→ **Recorded data**:
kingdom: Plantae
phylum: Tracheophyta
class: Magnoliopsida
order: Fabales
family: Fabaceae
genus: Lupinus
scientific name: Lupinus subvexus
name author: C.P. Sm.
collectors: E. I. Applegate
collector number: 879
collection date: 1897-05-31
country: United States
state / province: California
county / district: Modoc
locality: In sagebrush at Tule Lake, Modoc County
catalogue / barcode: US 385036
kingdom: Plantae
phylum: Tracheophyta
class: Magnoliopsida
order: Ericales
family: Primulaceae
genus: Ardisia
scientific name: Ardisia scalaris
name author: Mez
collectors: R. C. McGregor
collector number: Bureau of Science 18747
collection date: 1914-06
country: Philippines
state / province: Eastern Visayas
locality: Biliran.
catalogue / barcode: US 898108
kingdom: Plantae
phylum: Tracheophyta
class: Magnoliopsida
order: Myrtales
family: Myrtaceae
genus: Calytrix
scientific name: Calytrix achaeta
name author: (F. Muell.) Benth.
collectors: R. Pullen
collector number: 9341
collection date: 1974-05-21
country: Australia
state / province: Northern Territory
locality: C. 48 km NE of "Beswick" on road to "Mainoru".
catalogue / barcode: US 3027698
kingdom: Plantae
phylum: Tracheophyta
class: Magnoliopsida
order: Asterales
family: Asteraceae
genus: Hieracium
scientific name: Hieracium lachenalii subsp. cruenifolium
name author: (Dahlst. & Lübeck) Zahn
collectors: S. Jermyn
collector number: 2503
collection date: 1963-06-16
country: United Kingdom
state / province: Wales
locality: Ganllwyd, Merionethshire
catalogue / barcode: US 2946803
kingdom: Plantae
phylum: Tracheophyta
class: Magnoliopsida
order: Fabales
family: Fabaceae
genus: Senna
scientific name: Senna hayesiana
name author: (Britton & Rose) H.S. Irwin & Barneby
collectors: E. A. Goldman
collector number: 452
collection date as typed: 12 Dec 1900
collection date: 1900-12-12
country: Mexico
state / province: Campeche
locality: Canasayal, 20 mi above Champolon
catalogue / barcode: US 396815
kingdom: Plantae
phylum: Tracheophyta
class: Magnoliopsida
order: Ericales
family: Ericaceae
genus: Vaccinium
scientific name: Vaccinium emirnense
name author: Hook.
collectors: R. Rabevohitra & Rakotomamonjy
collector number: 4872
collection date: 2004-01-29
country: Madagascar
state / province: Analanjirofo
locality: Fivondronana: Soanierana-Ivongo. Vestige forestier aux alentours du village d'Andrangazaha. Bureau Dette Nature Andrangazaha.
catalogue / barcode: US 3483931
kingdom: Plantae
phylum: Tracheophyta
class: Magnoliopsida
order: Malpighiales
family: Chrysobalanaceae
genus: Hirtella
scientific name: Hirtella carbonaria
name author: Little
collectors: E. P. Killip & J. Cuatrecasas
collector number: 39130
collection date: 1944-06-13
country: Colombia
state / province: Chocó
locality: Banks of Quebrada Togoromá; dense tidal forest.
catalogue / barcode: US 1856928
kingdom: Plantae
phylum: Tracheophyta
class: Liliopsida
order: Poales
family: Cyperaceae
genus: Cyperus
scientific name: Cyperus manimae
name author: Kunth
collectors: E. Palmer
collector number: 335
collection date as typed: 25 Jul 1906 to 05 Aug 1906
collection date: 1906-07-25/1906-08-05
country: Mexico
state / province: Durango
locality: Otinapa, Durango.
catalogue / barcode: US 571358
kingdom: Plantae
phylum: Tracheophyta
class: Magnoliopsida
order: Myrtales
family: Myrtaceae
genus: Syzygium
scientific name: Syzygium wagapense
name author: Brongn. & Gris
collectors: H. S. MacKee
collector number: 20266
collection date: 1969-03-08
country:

→ **PROBLEM TO SOLVE**:
Return every line of the rows above without any changes.

→ **SOLUTION**:
kingdom: Plantae
phylum: Tracheophyta
class: Magnoliopsida
order: Fabales
family: Fabaceae
genus: Lupinus
scientific name: Lupinus subvexus
name author: C.P. Sm.
collectors: E. I. Applegate
collector number: 879
collection date: 1897-05-31
country: United States
state / province: California
county / district: Modoc
locality: In sagebrush at Tule Lake, Modoc County
catalogue / barcode: US 385036
kingdom: Plantae
phylum: Tracheophyta
class: Magnoliopsida
order: Ericales
family: Primulaceae
genus: Ardisia
scientific name: Ardisia scalaris
name author: Mez
collectors: R. C. McGregor
collector number: Bureau of Science 18747
collection date: 1914-06
country: Philippines
state / province: Eastern Visayas
locality: Biliran.
catalogue / barcode: US 898108
kingdom: Plantae
phylum: Tracheophyta
class: Magnoliopsida
order: Myrtales
family: Myrtaceae
genus: Calytrix
scientific name: Calytrix achaeta
name author: (F. Muell.) Benth.
collectors: R. Pullen
collector number: 9341
collection date: 1974-05-21
country: Australia
state / province: Northern Territory
locality: C. 48 km NE of "Beswick" on road to "Mainoru".
catalogue / barcode: US 3027698
kingdom: Plantae
phylum: Tracheophyta
class: Magnoliopsida
order: Asterales
family: Asteraceae
genus: Hieracium
scientific name: Hieracium lachenalii subsp. cruenifolium
name author: (Dahlst. & Lübeck) Zahn
collectors: S. Jermyn
collector number: 2503
collection date: 1963-06-16
country: United Kingdom
state / province: Wales
locality: Ganllwyd, Merionethshire
catalogue / barcode: US 2946803
kingdom: Plantae
phylum: Tracheophyta
class: Magnoliopsida
order: Fabales
family: Fabaceae
genus: Senna
scientific name: Senna hayesiana
name author: (Britton & Rose) H.S. Irwin & Barneby
collectors: E. A. Goldman
collector number: 452
collection date as typed: 12 Dec 1900
collection date: 1900-12-12
country: Mexico
state / province: Campeche
locality: Canasayal, 20 mi above Champolon
catalogue / barcode: US 396815
kingdom: Plantae
phylum: Tracheophyta
class: Magnoliopsida
order: Ericales
family: Ericaceae
genus: Vaccinium
scientific name: Vaccinium emirnense
name author: Hook.
collectors: R. Rabevohitra & Rakotomamonjy
collector number: 4872
collection date: 2004-01-29
country: Madagascar
state / province: Analanjirofo
locality: Fivondronana: Soanierana-Ivongo. Vestige forestier aux alentours du village d'Andrangazaha. Bureau Dette Nature Andrangazaha.
catalogue / barcode: US 3483931
kingdom: Plantae
phylum: Tracheophyta
class: Magnoliopsida
order: Malpighiales
family: Chrysobalanaceae
genus: Hirtella
scientific name: Hirtella carbonaria
name author: Little
collectors: E. P. Killip & J. Cuatrecasas
collector number: 39130
collection date: 1944-06-13
country: Colombia
state / province: Chocó
locality: Banks of Quebrada Togoromá; dense tidal forest.
catalogue / barcode: US 1856928
kingdom: Plantae
phylum: Tracheophyta
class: Liliopsida
order: Poales
family: Cyperaceae
genus: Cyperus
scientific name: Cyperus manimae
name author: Kunth
collectors: E. Palmer
collector number: 335
collection date as typed: 25 Jul 1906 to 05 Aug 1906
collection date: 1906-07-25/1906-08-05
country: Mexico
state / province: Durango
locality: Otinapa, Durango.
catalogue / barcode: US 571358
kingdom: Plantae
phylum: Tracheophyta
class: Magnoliopsida
order: Myrtales
family: Myrtaceae
genus: Syzygium
scientific name: Syzygium wagapense
name author: Brongn. & Gris
collectors: H. S. MacKee
collector number: 20266
collection date: 1969-03-08
country:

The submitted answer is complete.